Iowa Republicans aren't alone in pursuing this radical, cynical, and costly strategy. Activists in several other states have been openly pushing similar laws for this purpose since Trump assumed the presidency and started packing the federal courts with far-right ideologues.
While courts have repeatedly struck down similar restrictions and bans on abortion — including the 8th Circuit Court of Appeals, which has jurisdiction over Iowa — activists who've been working for years, or even decades, to criminalize abortion think they have a real shot now, thanks to Trump.
Now the Iowa bill — which was passed along party lines and is now headed to the desk of Republican Gov. Kim Reynolds, whose press secretary indicated she's open to signing it — could provide the kind of opportunity anti-health radicals are looking for.
It will also be a disaster for women. Restricting or banning access to legal abortion only makes abortions less safe for women who end up seeking out illegal options that might endanger their lives.

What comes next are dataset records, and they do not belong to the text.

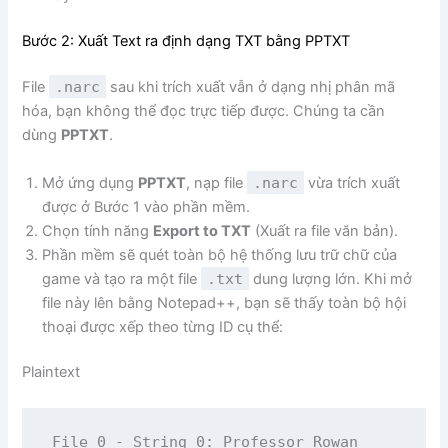
Bước 2: Xuất Text ra định dạng TXT bằng PPTXT
File
.narc
sau khi trích xuất vẫn ở dạng nhị phân mã
hóa, bạn không thể đọc trực tiếp được. Chúng ta cần
dùng
PPTXT
.
Mở ứng dụng
PPTXT
, nạp file
.narc
vừa trích xuất
được ở Bước 1 vào phần mềm.
Chọn tính năng
Export to TXT
(Xuất ra file văn bản).
Phần mềm sẽ quét toàn bộ hệ thống lưu trữ chữ của
game và tạo ra một file
.txt
dung lượng lớn. Khi mở
file này lên bằng Notepad++, bạn sẽ thấy toàn bộ hội
thoại được xếp theo từng ID cụ thể:
Plaintext
File 0 - String 0: Professor Rowan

That's something Iowa Republicans apparently don't care about, though.
During the House's debate on the bill, Republican state Rep. Sandy Salmon demonstrated a stunning lack of concern for what will happen to those women, saying that "if [women] go to the back alleys ... it's their choice."
Democratic state Rep. Abby Finkenauer, who is running to unseat Republican Rep. Rod Blum in the state's 1st Congressional District, delivered a powerful speech on the floor of the statehouse to try to stop the bill, blasting her Republican colleagues for their many attacks on women's health care.
"I stand with thousands of women throughout our state today, and you are voting on my health, my choices — and you are, right now, stripping from me, your colleague, her rights today," she said.
"My question for this legislative body is: What's next? What's the next right you're going to take away from women in this state? It's a question every single one of us better be thinking about."
Iowa Democratic Party Chair Troy Price also blasted Republicans for pushing the bill through.
"Last night, we saw Republican leadership at its worst," Price said in a statement. "Rather than tackling the toughest issues facing our state, the GOP decided to pass a knowingly-unconstitutional bill in the dead of night that will do nothing but put the health care of Iowa women at risk."
If the governor does sign the bill into law, it will almost certainly and immediately end up in court, costing Iowans money and endangering women's health in a gross attempt to deprive women of their constitutional rights.
Sadly, for Republicans, that's the point.